Context Compact | Learn Agent

Context will fill up; you need a way to make room

What You’ll Learn

Why unbounded context growth breaks agents
How to implement a three-layer compaction strategy
How to preserve decision rationale while discarding verbatim output

The Problem

After 100 tool calls, the messages array holds thousands of tokens of stale bash output. The model runs slower, hits context limits, and loses the thread.

The Solution

Three-layer compaction: summarize long tool outputs, archive old turns as structured notes, and keep the most recent turns verbatim.

Layer 1 (recent):  Last N turns, verbatim       --> model can see
Layer 2 (compressed): Old turns as JSON summaries --> injected as context
Layer 3 (archived): Everything                    --> written to disk

How It Works

Track token usage. When it exceeds a threshold, trigger compaction.
Summarize old tool results: replace 5000 lines of test output with "tests/ passed 42/42".
Inject the compressed context as a system-like message.

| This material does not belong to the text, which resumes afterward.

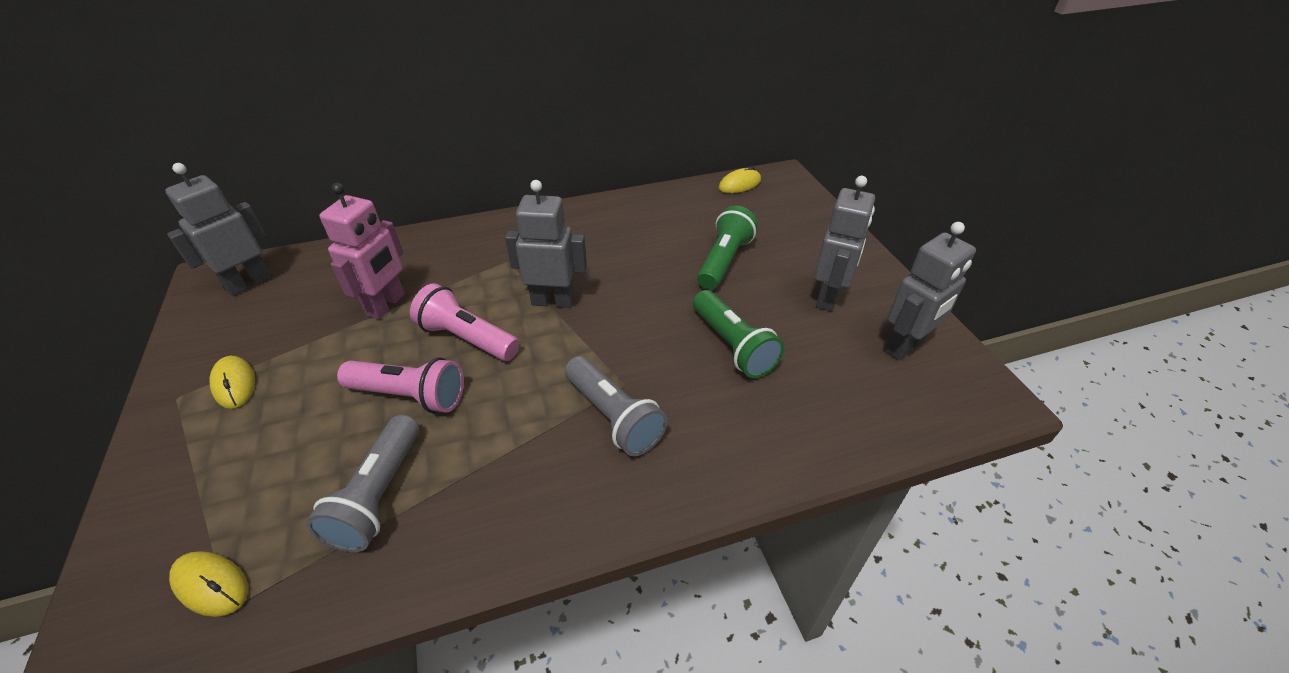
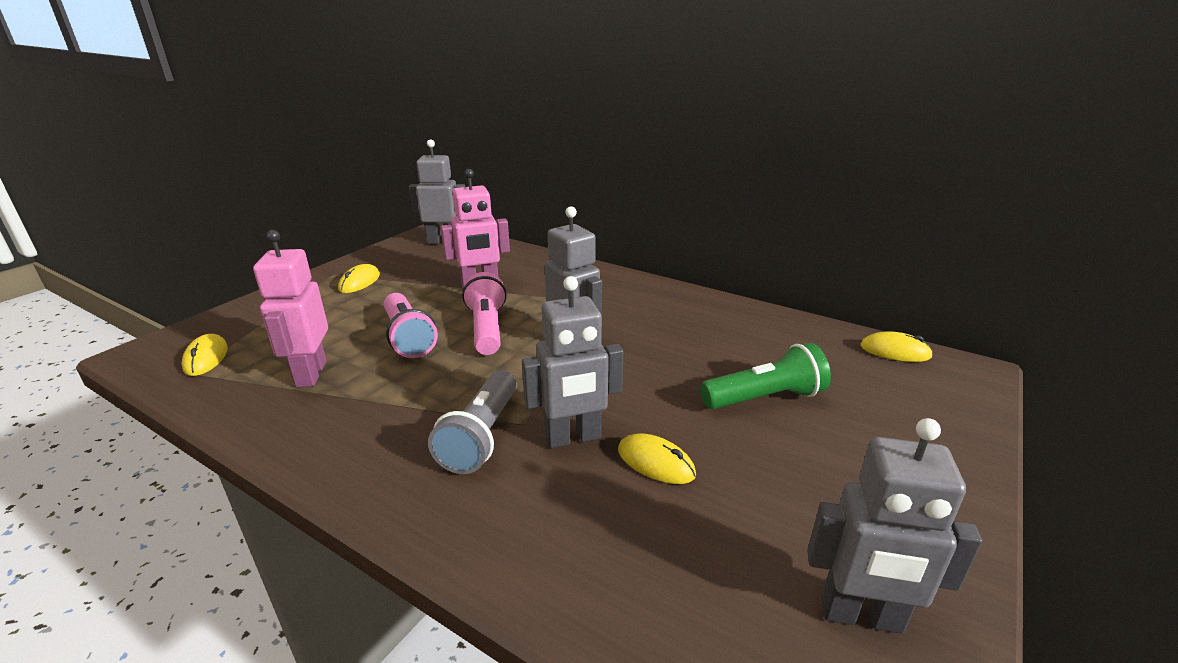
camera: 50 degrees right, 15 degrees down
(378, 495) = (310, 374): grey flashlight -> pink robot
(733, 346) = (655, 462): green flashlight -> yellow mouse
(828, 297) = (835, 498): grey robot -> grey robot (573, 438)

def compact(old_messages, new_messages):
    summary = summarize_turns(old_messages)
    return [
        {"role": "user",
         "content": f"[COMPACTED CONTEXT]\n{summary}"},
        *new_messages,
    ]

What Changed From s05

Component	Before (s05)	After (s06)
Context	Grows unbounded	Three-layer compaction
Token tracking	None	Threshold-based trigger
Archiving	None	Structured summaries

Try It

cd learn-claude-code
python agents/s06_context_compact.py

Read every Python file in this project and tell me what's wrong
Run the test suite 10 times and summarize the results
Explore the entire codebase and create an architectural overview

Key Takeaway

Compaction isn’t deleting history — it’s relocating detail to make room for the agent’s next thought.